Lungu Eugen, Desmeules François, Dionne Clermont E, Belzile Etienne L, Vendittoli Pascal-André
Orthopaedic Clinical Research Unit, Maisonneuve-Rosemont Hospital University of Montreal affiliated Research Center, CP 6128 Succursale Centre-Ville, Montréal H3C 3 J7 Quebec, Canada.
BMC Musculoskelet Disord. 2014 Sep 8;15:299. doi: 10.1186/1471-2474-15-299.
Identification of patients experiencing poor outcomes following total knee arthroplasty (TKA) before the intervention could allow better case selection, patient preparation and, likely, improved outcomes. The objective was to develop a preliminary prediction rule (PR) to identify patients enrolled on surgical wait lists who are at the greatest risk of poor outcomes 6 months after TKA.
141 patients scheduled for TKA were recruited prospectively from the wait lists of 3 hospitals in Quebec City, Canada. Knee pain, stiffness and function were measured 6 months after TKA with the Western Ontario and McMaster Osteoarthritis Index (WOMAC) and participants in the lowest quintile for the WOMAC total score were considered to have a poor outcome. Several variables measured at enrolment on the wait lists (baseline) were considered potential predictors: demographic, socioeconomic, psychosocial, and clinical factors including pain, stiffness and functional status measured with the WOMAC. The prediction rule was built with recursive partitioning.

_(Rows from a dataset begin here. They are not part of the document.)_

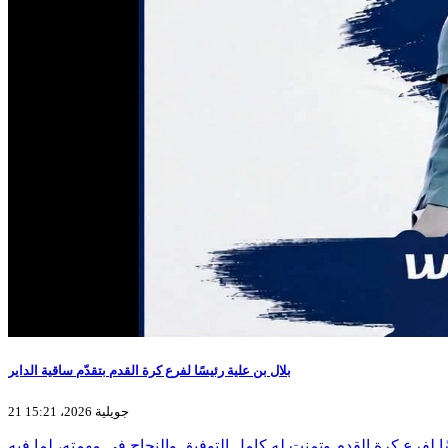
بلال بن علية رئيسًا لفرع كرة القدم بتقدّم ساقية الداير
21 جويلية 2026، 15:21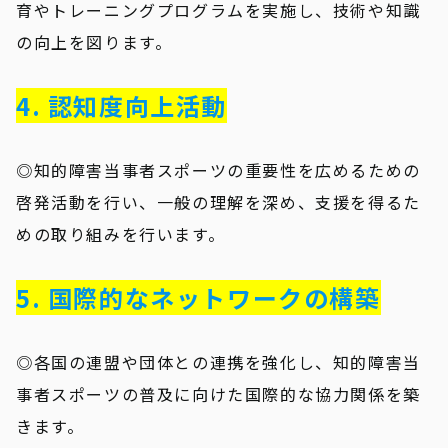
育やトレーニングプログラムを実施し、技術や知識
の向上を図ります。
4. 認知度向上活動
◎知的障害当事者スポーツの重要性を広めるための
啓発活動を行い、一般の理解を深め、支援を得るた
めの取り組みを行います。
5. 国際的なネットワークの構築
◎各国の連盟や団体との連携を強化し、知的障害当
事者スポーツの普及に向けた国際的な協力関係を築
きます。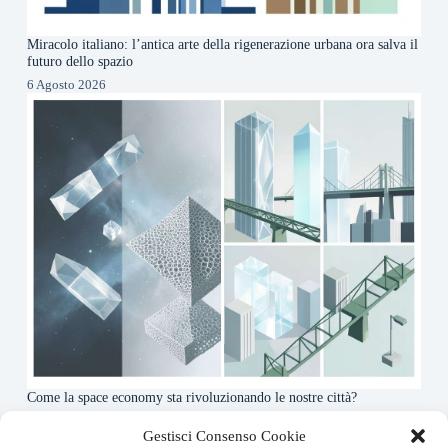
Miracolo italiano: l’antica arte della rigenerazione urbana ora salva il
futuro dello spazio
6 Agosto 2026
Come la space economy sta rivoluzionando le nostre città?
6 Agosto 2026
Gestisci Consenso Cookie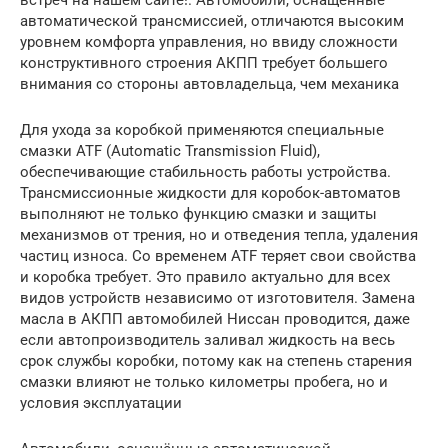
встреч на нашем сайте!. Автомобили, оснащённые
автоматической трансмиссией, отличаются высоким
уровнем комфорта управления, но ввиду сложности
конструктивного строения АКПП требует большего
внимания со стороны автовладельца, чем механика
Для ухода за коробкой применяются специальные
смазки ATF (Automatic Transmission Fluid),
обеспечивающие стабильность работы устройства.
Трансмиссионные жидкости для коробок-автоматов
выполняют не только функцию смазки и защиты
механизмов от трения, но и отведения тепла, удаления
частиц износа. Со временем ATF теряет свои свойства
и коробка требует. Это правило актуально для всех
видов устройств независимо от изготовителя. Замена
масла в АКПП автомобилей Ниссан проводится, даже
если автопроизводитель заливал жидкость на весь
срок службы коробки, потому как на степень старения
смазки влияют не только километры пробега, но и
условия эксплуатации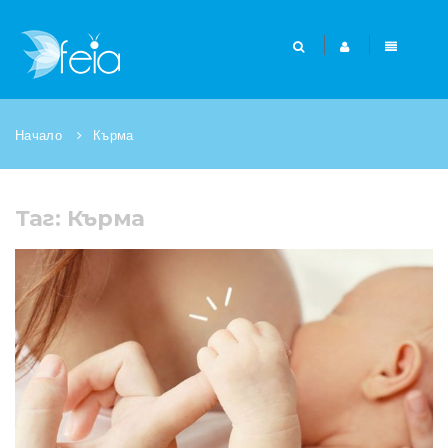
Начало
Кърма
Таг: Кърма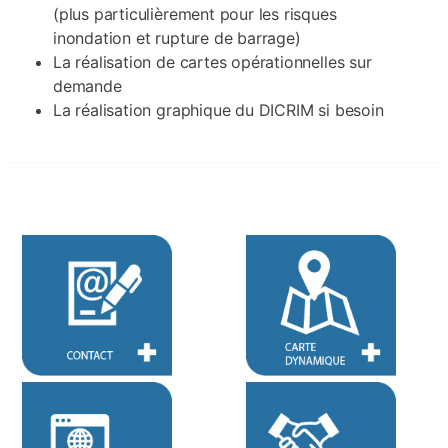
(plus particulièrement pour les risques
inondation et rupture de barrage)
La réalisation de cartes opérationnelles sur
demande
La réalisation graphique du DICRIM si besoin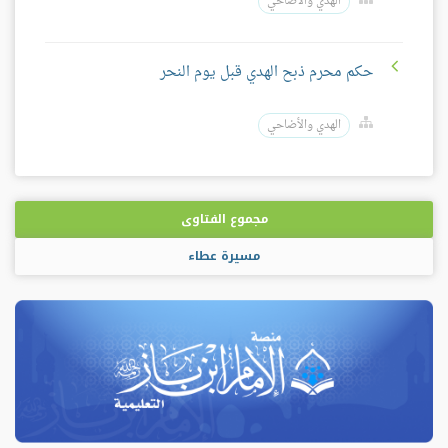
الهدي والأضاحي
حكم محرم ذبح الهدي قبل يوم النحر
الهدي والأضاحي
مجموع الفتاوى
مسيرة عطاء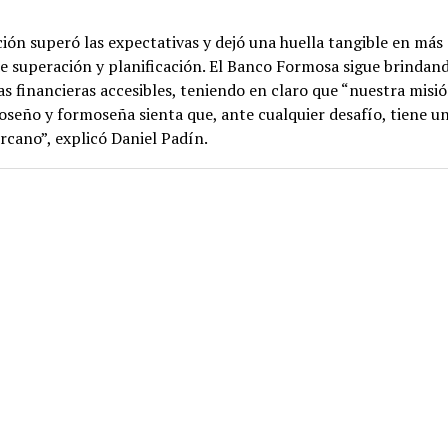
ón superó las expectativas y dejó una huella tangible en más
de superación y planificación. El Banco Formosa sigue brindan
as financieras accesibles, teniendo en claro que “nuestra misi
seño y formoseña sienta que, ante cualquier desafío, tiene u
ercano”, explicó Daniel Padín.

The best prediction was provided by 5 items of the baseline WOMAC. The rule had a sensitivity of 82.1% (95% CI: 66.7-95.8), a specificity of 71.7% (95% CI: 62.8-79.8), a positive predictive value of 41.8% (95% CI: 29.7-55.0), a negative predictive value of 94.2% (95% CI: 87.1-97.5) and positive and negative likelihood ratios of 2.9 (95% CI: 1.8-4.7) and 0.3 (95% CI: 0.1-0.6) respectively.

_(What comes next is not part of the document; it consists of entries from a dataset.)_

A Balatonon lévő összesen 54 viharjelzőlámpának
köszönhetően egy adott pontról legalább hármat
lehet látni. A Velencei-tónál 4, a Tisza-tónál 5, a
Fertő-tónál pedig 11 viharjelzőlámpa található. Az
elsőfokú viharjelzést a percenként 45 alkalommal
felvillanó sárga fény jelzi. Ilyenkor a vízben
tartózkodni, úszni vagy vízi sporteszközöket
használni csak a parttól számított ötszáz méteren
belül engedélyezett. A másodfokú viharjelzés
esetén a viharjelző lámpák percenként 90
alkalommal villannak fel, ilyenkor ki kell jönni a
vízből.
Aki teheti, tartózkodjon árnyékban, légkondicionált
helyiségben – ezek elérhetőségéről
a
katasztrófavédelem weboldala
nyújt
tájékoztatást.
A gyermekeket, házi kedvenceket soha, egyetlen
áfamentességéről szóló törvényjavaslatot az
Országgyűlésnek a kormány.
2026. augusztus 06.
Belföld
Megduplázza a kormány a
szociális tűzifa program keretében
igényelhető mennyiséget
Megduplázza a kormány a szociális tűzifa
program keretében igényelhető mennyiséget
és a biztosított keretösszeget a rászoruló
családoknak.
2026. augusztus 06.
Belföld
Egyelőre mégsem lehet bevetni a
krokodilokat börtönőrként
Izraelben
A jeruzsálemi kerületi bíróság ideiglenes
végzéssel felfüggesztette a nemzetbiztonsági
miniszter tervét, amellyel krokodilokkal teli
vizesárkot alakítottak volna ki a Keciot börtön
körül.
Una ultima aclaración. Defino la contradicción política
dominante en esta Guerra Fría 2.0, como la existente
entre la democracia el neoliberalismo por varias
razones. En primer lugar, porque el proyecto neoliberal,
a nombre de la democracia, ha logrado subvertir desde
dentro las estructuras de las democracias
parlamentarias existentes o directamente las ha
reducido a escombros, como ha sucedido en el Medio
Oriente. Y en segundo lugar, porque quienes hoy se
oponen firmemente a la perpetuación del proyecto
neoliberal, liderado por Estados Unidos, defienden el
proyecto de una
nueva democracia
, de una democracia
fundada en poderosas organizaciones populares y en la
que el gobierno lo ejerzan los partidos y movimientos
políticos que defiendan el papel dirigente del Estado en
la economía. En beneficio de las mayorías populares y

The developed PR is a promising tool to identify patients at risk of worse outcomes 6 months after TKA as it could help improve the management of these patients. Further validation of this rule is however warranted before clinical use.
在进行全膝关节置换术(TKA)之前识别出预后不良的患者,有助于更好地进行病例选择、患者准备,并有可能改善手术效果。本研究的目的是制定一个初步预测规则(PR),以识别手术等待名单上全膝关节置换术后6个月预后最差风险最高的患者。

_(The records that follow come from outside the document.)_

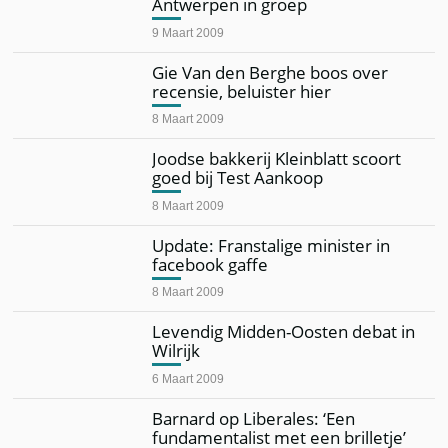
Antwerpen in groep
9 Maart 2009
Gie Van den Berghe boos over
recensie, beluister hier
8 Maart 2009
Joodse bakkerij Kleinblatt scoort
goed bij Test Aankoop
8 Maart 2009
Update: Franstalige minister in
facebook gaffe
8 Maart 2009
Levendig Midden-Oosten debat in
Wilrijk
6 Maart 2009
Barnard op Liberales: ‘Een
fundamentalist met een brilletje’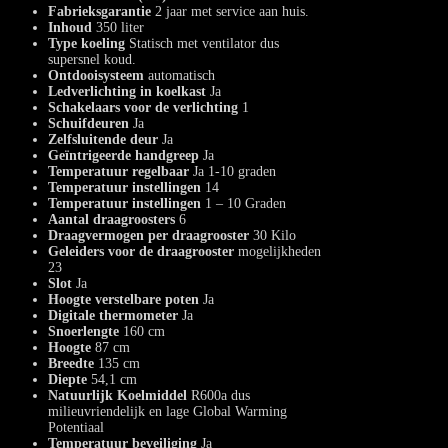
Fabrieksgarantie
2 jaar met service aan huis.
Inhoud
350 liter
Type koeling
Statisch met ventilator dus
supersnel koud.
Ontdooisysteem
automatisch
Ledverlichting in koelkast
Ja
Schakelaars voor de verlichting
1
Schuifdeuren
Ja
Zelfsluitende deur
Ja
Geïntrigeerde handgreep
Ja
Temperatuur regelbaar
Ja 1-10 graden
Temperatuur instellingen
14
Temperatuur instellingen
1 – 10 Graden
Aantal draagroosters
6
Draagvermogen per draagrooster
30 Kilo
Geleiders voor de draagrooster
mogelijkheden
23
Slot
Ja
Hoogte verstelbare poten
Ja
Digitale thermometer
Ja
Snoerlengte
160 cm
Hoogte
87 cm
Breedte
135 cm
Diepte
54,1 cm
Natuurlijk Koelmiddel
R600a dus
milieuvriendelijk en lage Global Warming
Potentiaal
Temperatuur beveiliging
Ja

前瞻性地从加拿大魁北克市3家医院的等待名单中招募了141例计划进行全膝关节置换术的患者。在全膝关节置换术后6个月,采用西安大略和麦克马斯特大学骨关节炎指数(WOMAC)测量膝关节疼痛、僵硬和功能,WOMAC总分处于最低五分位数的参与者被认为预后不良。在等待名单登记时(基线)测量的几个变量被视为潜在预测因素:人口统计学、社会经济、心理社会和临床因素,包括用WOMAC测量的疼痛、僵硬和功能状态。通过递归划分建立预测规则。
基线WOMAC的5项指标提供了最佳预测。该规则的敏感性为82.1%(95%CI:66.7 - 95.8),特异性为71.7%(95%CI:62.8 - 79.8),阳性预测值为41.8%(95%CI:29.7 - 55.0),阴性预测值为94.2%(95%CI:87.1 - 97.5),阳性和阴性似然比分别为2.9(95%CI:1.8 - 4.7)和0.3(95%CI:0.1 - 0.6)。
所制定的预测规则是识别全膝关节置换术后6个月预后较差风险患者的一个有前景的工具,因为它有助于改善这些患者的管理。然而,在临床应用之前,该规则需要进一步验证。